Segment Start: Given entries

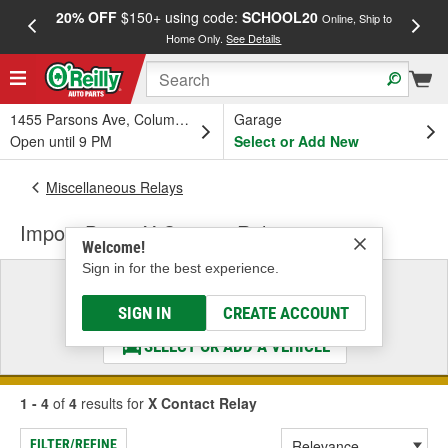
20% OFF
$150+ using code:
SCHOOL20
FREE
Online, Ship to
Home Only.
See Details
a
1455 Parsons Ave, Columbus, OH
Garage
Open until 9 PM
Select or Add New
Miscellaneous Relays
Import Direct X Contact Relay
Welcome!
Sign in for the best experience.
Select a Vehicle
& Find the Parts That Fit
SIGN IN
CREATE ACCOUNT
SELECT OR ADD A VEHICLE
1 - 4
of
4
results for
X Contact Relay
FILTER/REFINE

Segment End: Given entries
Segment Start: Given entries

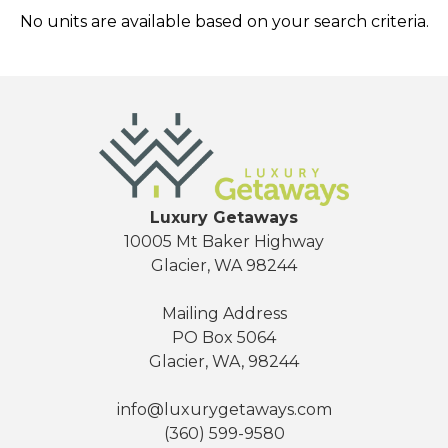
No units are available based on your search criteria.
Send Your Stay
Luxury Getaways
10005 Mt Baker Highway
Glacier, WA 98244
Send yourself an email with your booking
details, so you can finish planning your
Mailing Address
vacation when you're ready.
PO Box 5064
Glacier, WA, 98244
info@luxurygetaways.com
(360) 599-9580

Segment End: Given entries

▶ _Exercise requirements_
Rewrite the lines of the listing between the line holding "No units are" and the line holding "(360) 599-9580", inclusive, replacing "Mailing Address" with "Postal Address" and leaving all else unchanged.

▶ _Written solution_
No units are available based on your search criteria.
Send Your Stay
Luxury Getaways
10005 Mt Baker Highway
Glacier, WA 98244
Send yourself an email with your booking
details, so you can finish planning your
Postal Address
vacation when you're ready.
PO Box 5064
Glacier, WA, 98244
info@luxurygetaways.com
(360) 599-9580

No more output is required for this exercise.